ERTE: From 3.4 million to 15,000 affected

The government’s shield to prevent mass layoffs during restrictions was the ERTE — the Temporary Employment Regulation File — a term few outside the country knew until the pandemic. It became a daily part of life for many workers as companies faced forced slowdowns. At the peak of the crisis, roughly 3.4 million workers across Spain were affected.

Deferrals allowed firms to pause some payments, transferring a portion of the burden onto public funding. The state has invested more than 30 billion euros in postponements and support for the self-employed.

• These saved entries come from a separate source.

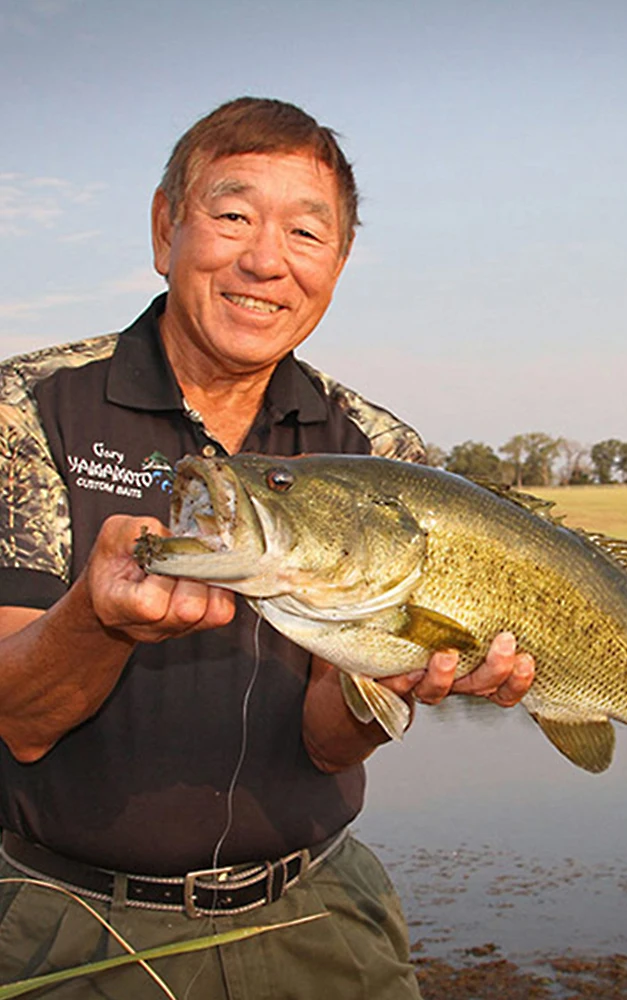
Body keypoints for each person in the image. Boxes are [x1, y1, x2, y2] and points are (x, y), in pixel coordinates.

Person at [0, 98, 534, 999]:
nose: (265, 260)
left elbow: (328, 746)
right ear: (166, 227)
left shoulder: (380, 450)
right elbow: (20, 719)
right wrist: (97, 619)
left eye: (306, 233)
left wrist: (393, 680)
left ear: (338, 263)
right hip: (68, 925)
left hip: (318, 913)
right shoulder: (26, 408)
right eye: (234, 216)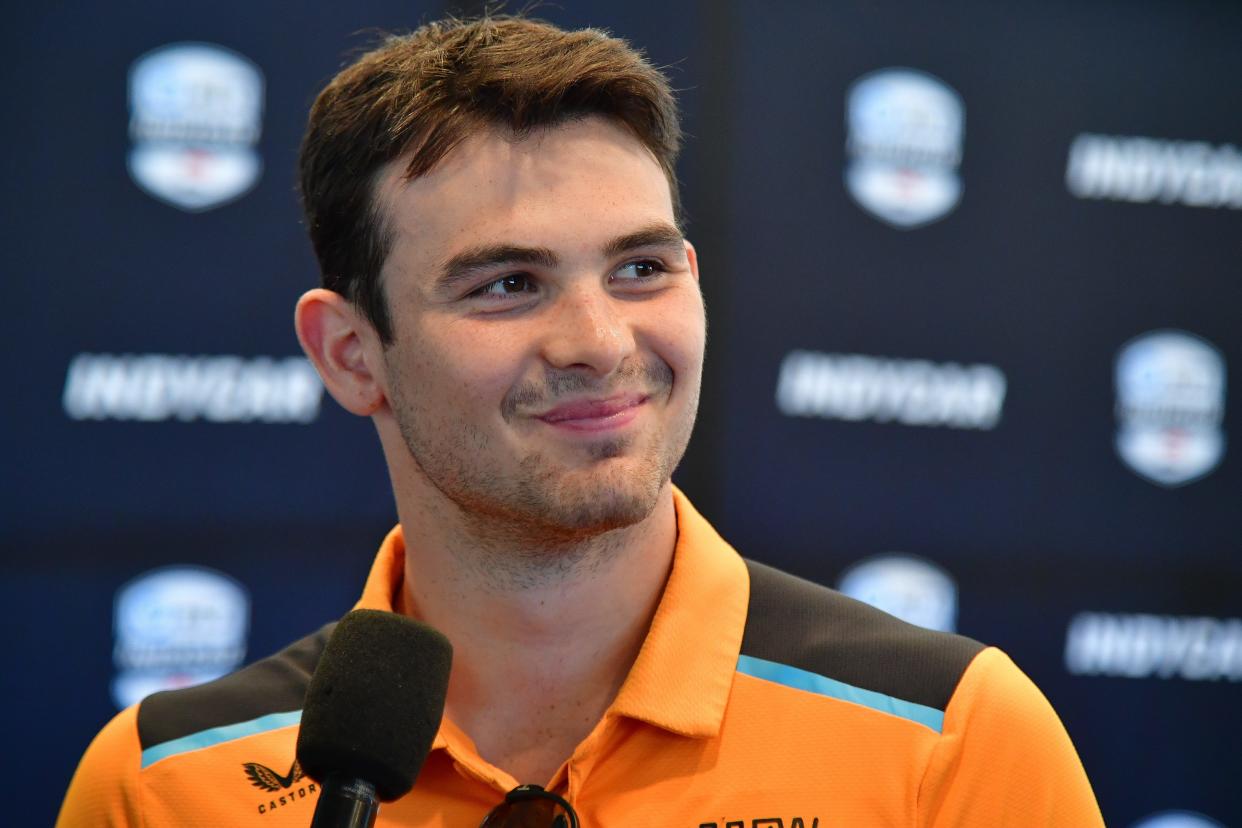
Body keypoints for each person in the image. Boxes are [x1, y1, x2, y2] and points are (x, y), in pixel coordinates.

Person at [58, 15, 1104, 826]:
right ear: (350, 353)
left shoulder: (951, 741)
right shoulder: (160, 786)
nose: (600, 341)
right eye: (508, 284)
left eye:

Initial criticisms from those affected cited delays and payment issues, but the program ultimately helped stabilize the economy as restrictions eased.

Today, the total remains around 15,379 workers affected, mostly in vehicle manufacturing related to the chip shortage and in hospitality sectors that have not fully reopened since Covid.

Self-employed: Almost 100,000 more self-employed workers

Self-employment proved resilient during the crisis, losing far fewer participants than other sectors. Support measures, including a pause in activity, helped sustain many who chose to stay in business. As of March, there are about 100,000 more self-employed workers than three years ago, bringing total participation close to 3.3 million.

The main challenge now is adapting to the new quota system amid rising inflation. Since the current year began, self-employed contributors are paid according to net income, leading some to opt out when they cannot meet the minimum payments. The early 2023 period has been challenging for this group, reflecting negative growth year over year.

In sum, Spain’s labor market has shown notable resilience, with substantial job gains and a significant reduction in unemployment from the pandemic peak. Ongoing reforms and economic conditions will shape how quickly the recovery solidifies and how flexible the system remains in the face of future shocks. Attribution: national labor statistics and policy briefings.